April 20, 2026
Drafting outrage, not soldiers
Palantir Wants to Reinstate the Draft
Silicon Valley spy giant calls for universal service; commenters roast billionaire bravado
TLDR: Palantir’s manifesto calls for universal national service and a harder push into AI weapons. Commenters torched the idea, demanding elites go first and debating whether tech should build apps or arsenals, turning a policy pitch into a brawl over war, power, and civil liberties
Palantir just soft-launched its own culture war by posting a 22-point “Technological Republic” manifesto that reads like a love letter to uniforms and surveillance, and the internet exploded. The big data firm behind police prediction tools and military work in Gaza floated a return to a draft and “universal national service,” declared the debate over AI weapons pointless, and scolded the public to stop mocking tech titans. Cue the comment-section firestorm.
The loudest chorus? “You first.” Users blasted the idea that a draft would be equal for rich and poor, with one calling Palantir “more dangerous… than Iran.” Others meme’d billionaire CEOs into camo, joking that Alex Karp and his buddies should be “first boots on the ground.” A sharper counterpoint emerged too: if war is mandatory, then those forced to fight should get the final say on starting one. Even Palantir’s swipe at app culture backfired when an X reply summed it up as: stop building apps, start building weapons — a line critics gleefully screen-capped.

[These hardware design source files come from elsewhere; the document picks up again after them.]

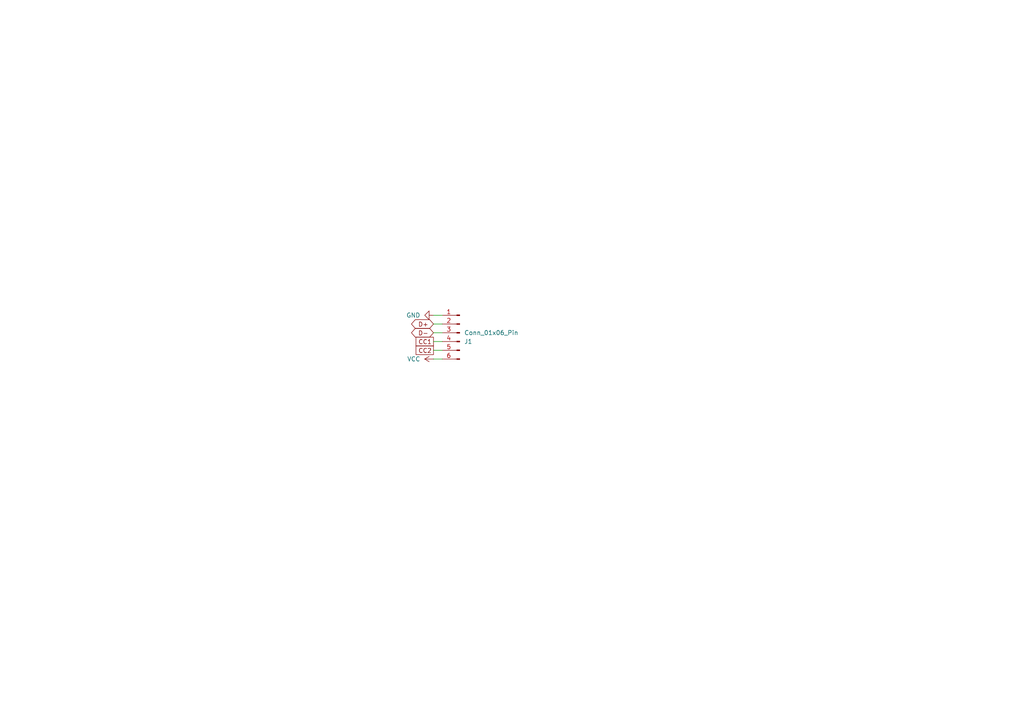
<source format=kicad_sch>
(kicad_sch
	(version 20231120)
	(generator "eeschema")
	(generator_version "8.0")
	(uuid "95bf90ae-fb68-4ea6-89ab-e180001c583f")
	(paper "A4")
	
	(wire
		(pts
			(xy 125.73 91.44) (xy 128.27 91.44)
		)
		(stroke
			(width 0)
			(type default)
		)
		(uuid "0cce49a9-48cb-4bb1-8491-bdb5b0779f37")
	)
	(wire
		(pts
			(xy 125.73 93.98) (xy 128.27 93.98)
		)
		(stroke
			(width 0)
			(type default)
		)
		(uuid "16faa6de-a678-41af-8ea8-e85ccacd87ac")
	)
	(wire
		(pts
			(xy 125.73 99.06) (xy 128.27 99.06)
		)
		(stroke
			(width 0)
			(type default)
		)
		(uuid "1762d492-30db-4b0c-a6ec-7ab28184b675")
	)
	(wire
		(pts
			(xy 125.73 101.6) (xy 128.27 101.6)
		)
		(stroke
			(width 0)
			(type default)
		)
		(uuid "3d5b8394-0152-4b67-9b4c-8b22f431b170")
	)
	(wire
		(pts
			(xy 125.73 104.14) (xy 128.27 104.14)
		)
		(stroke
			(width 0)
			(type default)
		)
		(uuid "9cb52835-a4c0-42af-a421-5af1149ce717")
	)
	(wire
		(pts
			(xy 125.73 96.52) (xy 128.27 96.52)
		)
		(stroke
			(width 0)
			(type default)
		)
		(uuid "d51c47e9-bf3e-46cf-ac69-9284f80eddf6")
	)
	(global_label "D-"
		(shape bidirectional)
		(at 125.73 96.52 180)
		(fields_autoplaced yes)
		(effects
			(font
				(size 1.27 1.27)
			)
			(justify right)
		)
		(uuid "54de652a-30e7-42e2-bdbc-bdd3a81efc2e")
		(property "Intersheetrefs" "${INTERSHEET_REFS}"
			(at 118.7911 96.52 0)
			(effects
				(font
					(size 1.27 1.27)
				)
				(justify right)
				(hide yes)
			)
		)
	)
	(global_label "D+"
		(shape bidirectional)
		(at 125.73 93.98 180)
		(fields_autoplaced yes)
		(effects
			(font
				(size 1.27 1.27)
			)
			(justify right)
		)
		(uuid "5ec69190-59d2-4151-8412-f4a464bd79c0")
		(property "Intersheetrefs" "${INTERSHEET_REFS}"
			(at 118.7911 93.98 0)
			(effects
				(font
					(size 1.27 1.27)
				)
				(justify right)
				(hide yes)
			)
		)
	)
	(global_label "CC1"
		(shape passive)
		(at 125.73 99.06 180)
		(fields_autoplaced yes)
		(effects
			(font
				(size 1.27 1.27)
			)
			(justify right)
		)
		(uuid "640f86f9-9196-4cb2-bc53-347ad02c009f")
		(property "Intersheetrefs" "${INTERSHEET_REFS}"
			(at 120.1066 99.06 0)
			(effects
				(font
					(size 1.27 1.27)
				)
				(justify right)
				(hide yes)
			)
		)
	)
	(global_label "CC2"
		(shape passive)
		(at 125.73 101.6 180)
		(fields_autoplaced yes)
		(effects
			(font
				(size 1.27 1.27)
			)
			(justify right)
		)
		(uuid "995cc2a1-e1ff-414d-90d7-c9bc8ad30737")
		(property "Intersheetrefs" "${INTERSHEET_REFS}"
			(at 120.1066 101.6 0)
			(effects
				(font
					(size 1.27 1.27)
				)
				(justify right)
				(hide yes)
			)
		)
	)
	(symbol
		(lib_id "power:VCC")
		(at 125.73 104.14 90)
		(unit 1)
		(exclude_from_sim no)
		(in_bom yes)
		(on_board yes)
		(dnp no)
		(fields_autoplaced yes)
		(uuid "303b3a40-9450-4719-90c1-e2dd3bb6c0cb")
		(property "Reference" "#PWR02"
			(at 129.54 104.14 0)
			(effects
				(font
					(size 1.27 1.27)
				)
				(hide yes)
			)
		)
		(property "Value" "VCC"
			(at 121.92 104.1399 90)
			(effects
				(font
					(size 1.27 1.27)
				)
				(justify left)
			)
		)
		(property "Footprint" ""
			(at 125.73 104.14 0)
			(effects
				(font
					(size 1.27 1.27)
				)
				(hide yes)
			)
		)
		(property "Datasheet" ""
			(at 125.73 104.14 0)
			(effects
				(font
					(size 1.27 1.27)
				)
				(hide yes)
			)
		)
		(property "Description" "Power symbol creates a global label with name \"VCC\""
			(at 125.73 104.14 0)
			(effects
				(font
					(size 1.27 1.27)
				)
				(hide yes)
			)
		)
		(pin "1"
			(uuid "9c055e6e-a4fa-4fdd-943d-ccfc74dc08b7")
		)
		(instances
			(project "RMC_USBCT"
				(path "/95bf90ae-fb68-4ea6-89ab-e180001c583f"
					(reference "#PWR02")
					(unit 1)
				)
			)
		)
	)
	(symbol
		(lib_id "power:GND")
		(at 125.73 91.44 270)
		(unit 1)
		(exclude_from_sim no)
		(in_bom yes)
		(on_board yes)
		(dnp no)
		(fields_autoplaced yes)
		(uuid "4b1559d5-fd6f-4599-a71f-745a883bc1c1")
		(property "Reference" "#PWR01"
			(at 119.38 91.44 0)
			(effects
				(font
					(size 1.27 1.27)
				)
				(hide yes)
			)
		)
		(property "Value" "GND"
			(at 121.92 91.4399 90)
			(effects
				(font
					(size 1.27 1.27)
				)
				(justify right)
			)
		)
		(property "Footprint" ""
			(at 125.73 91.44 0)
			(effects
				(font
					(size 1.27 1.27)
				)
				(hide yes)
			)
		)
		(property "Datasheet" ""
			(at 125.73 91.44 0)
			(effects
				(font
					(size 1.27 1.27)
				)
				(hide yes)
			)
		)
		(property "Description" "Power symbol creates a global label with name \"GND\" , ground"
			(at 125.73 91.44 0)
			(effects
				(font
					(size 1.27 1.27)
				)
				(hide yes)
			)
		)
		(pin "1"
			(uuid "96aa7878-91b6-41da-b34e-b10d35b359f7")
		)
		(instances
			(project "RMC_USBCT"
				(path "/95bf90ae-fb68-4ea6-89ab-e180001c583f"
					(reference "#PWR01")
					(unit 1)
				)
			)
		)
	)
	(symbol
		(lib_id "Connector:Conn_01x06_Pin")
		(at 133.35 96.52 0)
		(mirror y)
		(unit 1)
		(exclude_from_sim no)
		(in_bom yes)
		(on_board yes)
		(dnp no)
		(uuid "65511a35-955d-4e2e-bddf-d69d796ecbd8")
		(property "Reference" "J1"
			(at 134.62 99.0601 0)
			(effects
				(font
					(size 1.27 1.27)
				)
				(justify right)
			)
		)
		(property "Value" "Conn_01x06_Pin"
			(at 134.62 96.5201 0)
			(effects
				(font
					(size 1.27 1.27)
				)
				(justify right)
			)
		)
		(property "Footprint" "RMC_USBCT:JankUSBCT"
			(at 133.35 96.52 0)
			(effects
				(font
					(size 1.27 1.27)
				)
				(hide yes)
			)
		)
		(property "Datasheet" "~"
			(at 133.35 96.52 0)
			(effects
				(font
					(size 1.27 1.27)
				)
				(hide yes)
			)
		)
		(property "Description" "Generic connector, single row, 01x06, script generated"
			(at 133.35 96.52 0)
			(effects
				(font
					(size 1.27 1.27)
				)
				(hide yes)
			)
		)
		(pin "3"
			(uuid "d3e30a06-651a-455a-b31e-8533734fdb74")
		)
		(pin "6"
			(uuid "2c12fdb3-6edb-4ecb-be73-28eb640f7fde")
		)
		(pin "1"
			(uuid "045db6ff-8d58-4448-baa1-e00a16391bc0")
		)
		(pin "4"
			(uuid "055d9dcf-6327-489b-89b8-780acedee39d")
		)
		(pin "2"
			(uuid "87198cb4-c655-43b4-a138-cd0b6c939ff1")
		)
		(pin "5"
			(uuid "de43a168-f780-47cf-9b22-1ee33e870b9b")
		)
		(instances
			(project "RMC_USBCT"
				(path "/95bf90ae-fb68-4ea6-89ab-e180001c583f"
					(reference "J1")
					(unit 1)
				)
			)
		)
	)
	(sheet_instances
		(path "/"
			(page "1")
		)
	)
)

</source>
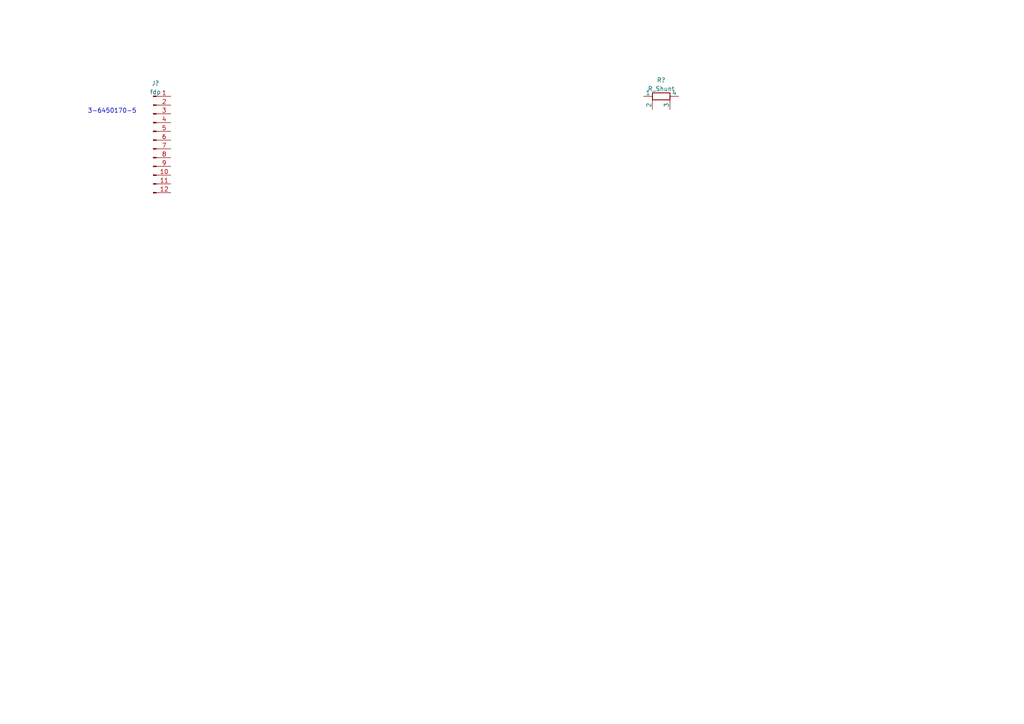
<source format=kicad_sch>
(kicad_sch (version 20211123) (generator eeschema)

  (uuid e63e39d7-6ac0-4ffd-8aa3-1841a4541b55)

  (paper "A4")

  


  (text "3-6450170-5" (at 25.4 33.02 0)
    (effects (font (size 1.27 1.27)) (justify left bottom))
    (uuid 5dcf857d-f1ad-402b-886f-63523af8197b)
  )

  (symbol (lib_id "Device:R_Shunt") (at 191.77 27.94 90) (mirror x) (unit 1)
    (in_bom yes) (on_board yes) (fields_autoplaced)
    (uuid 7ff9d028-3899-42b1-b15b-575d154c3301)
    (property "Reference" "R?" (id 0) (at 191.77 23.2242 90))
    (property "Value" "R_Shunt" (id 1) (at 191.77 25.7611 90))
    (property "Footprint" "" (id 2) (at 191.77 26.162 90)
      (effects (font (size 1.27 1.27)) hide)
    )
    (property "Datasheet" "~" (id 3) (at 191.77 27.94 0)
      (effects (font (size 1.27 1.27)) hide)
    )
    (pin "1" (uuid 589298ae-1d68-4a5e-a78a-0208b52339d4))
    (pin "2" (uuid 518baf01-22d8-494f-a3e6-244fe44fb8ac))
    (pin "3" (uuid 28ce06f2-bf9d-4b95-8bbe-b5f079000b45))
    (pin "4" (uuid ca837ca4-b1a6-49b8-a6d9-a98d4402835f))
  )

  (symbol (lib_id "Connector:Conn_01x12_Male") (at 44.45 40.64 0) (unit 1)
    (in_bom yes) (on_board yes) (fields_autoplaced)
    (uuid 8a2de683-0cbb-47f9-b48d-61ac1c60565d)
    (property "Reference" "J?" (id 0) (at 45.085 24.164 0))
    (property "Value" "fdp" (id 1) (at 45.085 26.7009 0))
    (property "Footprint" "" (id 2) (at 44.45 40.64 0)
      (effects (font (size 1.27 1.27)) hide)
    )
    (property "Datasheet" "~" (id 3) (at 44.45 40.64 0)
      (effects (font (size 1.27 1.27)) hide)
    )
    (pin "1" (uuid 26aff78d-1dc4-4822-8817-49ee707b8453))
    (pin "10" (uuid 03590f33-763d-44e7-bd58-7b869bb7ef20))
    (pin "11" (uuid 66f97120-6c7e-441a-9997-acbf3e610e6e))
    (pin "12" (uuid 97208e50-b896-4df8-8da4-ea2fc6b46da5))
    (pin "2" (uuid d92cfbfa-da4b-4f63-8ad6-7bb6977d4f44))
    (pin "3" (uuid 20cc5dd3-f607-44c7-ac7e-e7aebd9790dd))
    (pin "4" (uuid e6a27cb0-d090-4b8c-9a7b-e787b9ea11b6))
    (pin "5" (uuid 58b75830-9e39-45c9-8547-367ebee8a907))
    (pin "6" (uuid 3a013e8f-5b12-499b-8d2d-0ad49966db1a))
    (pin "7" (uuid 7b32ef33-8c7b-417f-9260-1a8773398f8f))
    (pin "8" (uuid 07b7ccce-8895-49f2-b220-e85ac43040b1))
    (pin "9" (uuid 8fac398c-22c9-4741-a001-aab7ea92da04))
  )

  (sheet_instances
    (path "/" (page "1"))
  )

  (symbol_instances
    (path "/8a2de683-0cbb-47f9-b48d-61ac1c60565d"
      (reference "J?") (unit 1) (value "fdp") (footprint "")
    )
    (path "/7ff9d028-3899-42b1-b15b-575d154c3301"
      (reference "R?") (unit 1) (value "R_Shunt") (footprint "")
    )
  )
)

</source>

Beyond the jokes, genuine alarm rang out. People see this as a push to fuse Silicon Valley with the state, from “predictive policing” at home to AI weapons abroad, and to demand deference to elites while conscripting everyone else. The vibe? Less patriotic pep talk, more corporate cosplay of a draft board, and the comments aren’t saluting
Key Points
- •Palantir published a 22-point manifesto on X outlining its view that the tech sector should aid U.S. national defense and that universal national service should be considered.
- •The document argues AI weapons are inevitable and prioritizes who builds them and for what purpose, dismissing “theatrical debates.”
- •It urges Silicon Valley to address violent crime and shift focus from consumer apps to security, using phrases like “tyranny of the apps” and “cultural decadence.”
- •The article notes Palantir’s tools are used for predictive policing in U.S. cities and military operations in Gaza.
- •A cited tweet claims Thorn partnered with Palantir on facial scanning technology used to target sex workers and is advocating compulsory AI-based scanning of communications.